Las gotas de semilíquido salpicaron el caparazón ocular de Barlennan, pero el mesklinita continuó mirando la masa metálica que descendía. Tenía tenso cada músculo de su largo cuerpo, los brazos pegados a los costados, las pinzas cerradas con tanta fuerza como para desgarrar cables de acero. El corazón de cada uno de los segmentos del cuerpo le bombeaba con furia, y habría contenido el aliento si hubiera tenido un aparato respiratorio similar al de un ser humano. Intelectualmente, sabía que la cosa no caería, pero habiendo crecido en un ámbito donde una caída de quince centímetros era fatal, aun para el resistente organismo mesklinita, no le resultaba fácil controlar sus emociones.

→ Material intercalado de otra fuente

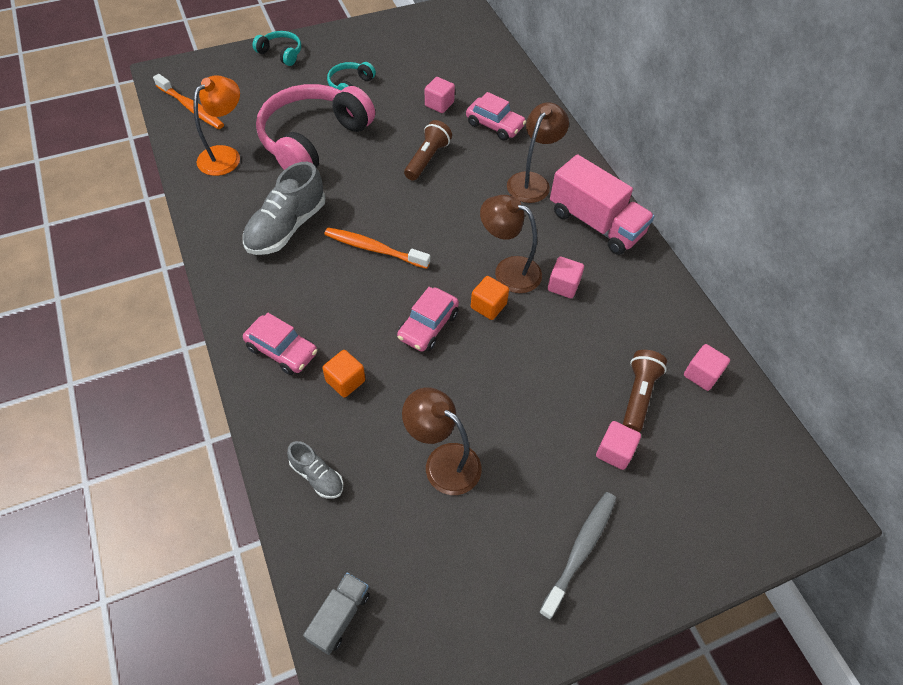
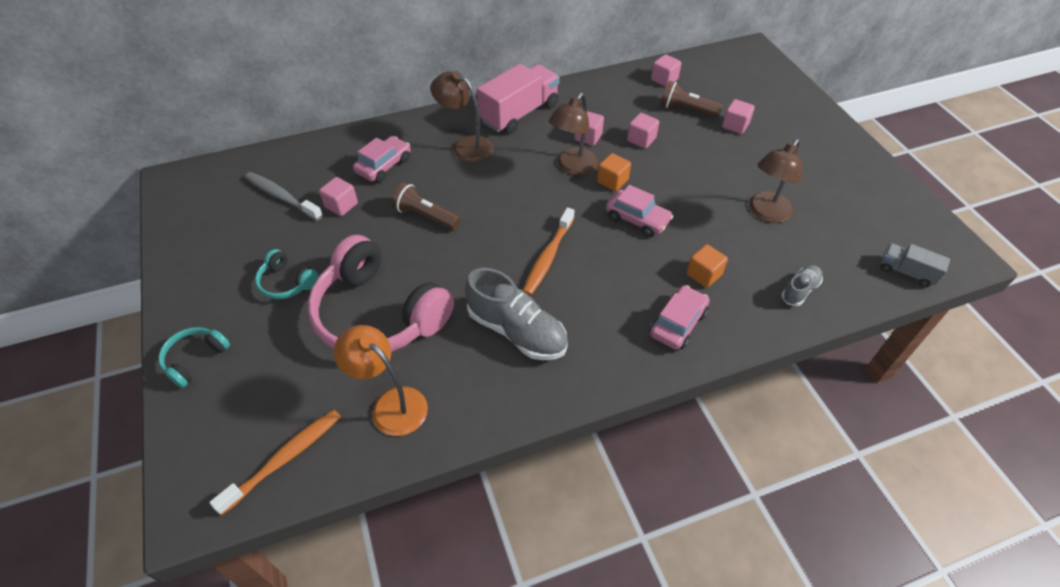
camera: 85 degrees left, 5 degrees down
grey toothbrush [539,492,616,620] -> grey toothbrush moved to [245,172,323,221]
none -> pink cube [627,113,659,149]

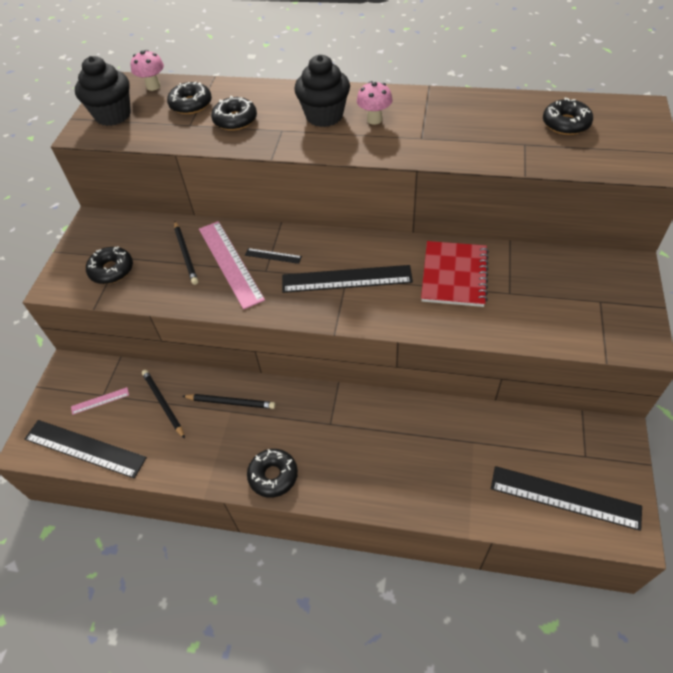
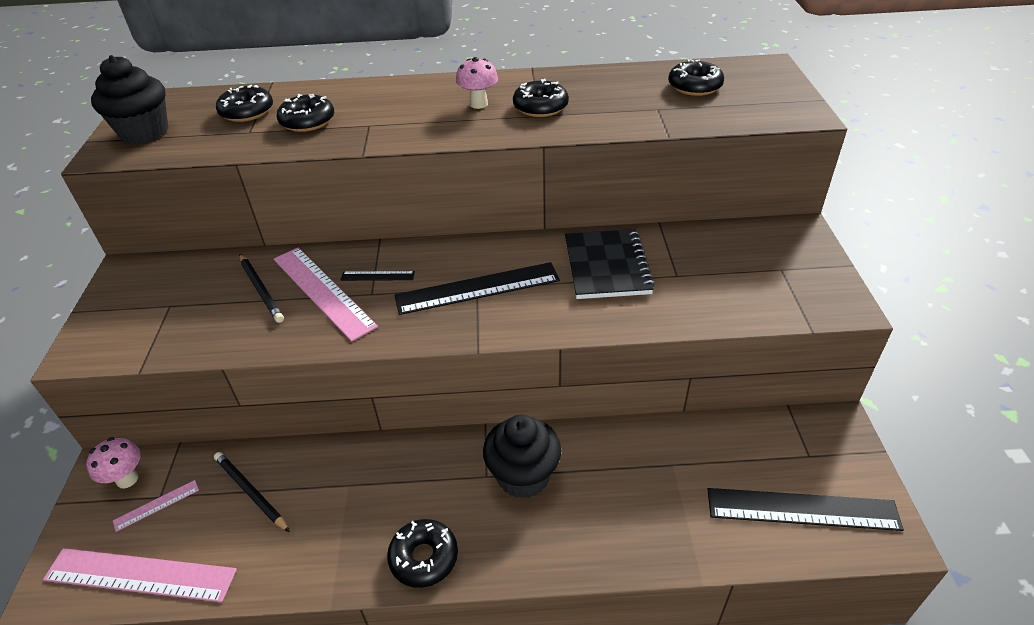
camera: 15 degrees left, 10 degrees down
black ruler [25,420,147,478] -> pink ruler [43,548,237,602]
black donut [86,246,133,284] -> black donut moved to [513,79,569,117]
pink mushroom [131,50,164,91] -> pink mushroom moved to [86,437,141,489]
black pencil [183,394,276,409] -> none
black cupcake [294,54,350,127] -> black cupcake moved to [483,415,561,498]
red notebook [421,241,489,307] -> black notebook [565,229,655,299]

Inconscientemente seguía esperando que el casco de metal se vaporizara de pronto para reaparecer desparramado en el suelo. A fin de cuentas, aún estaba a decenas de metros de altura…

Debajo del cohete, en el suelo ahora libre de nieve, la negra vegetación estalló de pronto en llamas. Negras cenizas volaron desde la zona de aterrizaje, y el suelo fulguró brevemente. Poco después, el cilindro reluciente se posó suavemente en el centro del terreno desnudo. Segundos irás tarde, el estruendo, que se había transformado en un rugido más ensordecedor que los huracanes de Mesklin, cesó de golpe. Barlennan se relajó casi dolorosamente, abriendo y cerrando las pinzas para calmar los retortijones.

— Si aguardas un momento, saldré con las radios — dijo Lackland. El capitán no le había visto salir, pero el Volador ya no estaba en la habitación —. Mack conducirá el tanque hasta aquí… Puedes verle venir mientras yo me pongo la escafandra.

Barlennan sólo pudo ver una parte del trayecto. Vio que la compuerta de carga del cohete se abría y el vehículo descendía; una buena ojeada le permitió comprender todo sobre él, o eso creía, excepto el funcionamiento de las orugas. Tenía el tamaño suficiente para albergar a varios miembros de la raza del Volador, a menos que estuviera atiborrado de maquinaria. Como el domo, tenía muchas y grandes ventanas; a través de una de ellas, el capitán vio, enfundada en su escafandra, la figura de otro Volador que, aparentemente, controlaba el vehículo. La máquina no hacía ruido suficiente para ser audible en el kilómetro de espacio que aún la separaba del domo.

Recorrió muy poca de esa distancia antes de la puesta del sol, y los detalles dejaron de ser visibles. Esstes, el sol más pequeño, aún estaba en el cielo y brillaba más que la luna llena de la Tierra, pero los ojos de Barlennan tenían sus limitaciones. El tanque proyectaba un intenso haz de luz hacia el domo, lo cual tampoco ayudaba. Barlennan esperó. A fin de cuentas, el vehículo aún estaba demasiado lejos para estudiarlo bien, incluso a plena luz del día, y sin duda llegaría a la Colina al amanecer.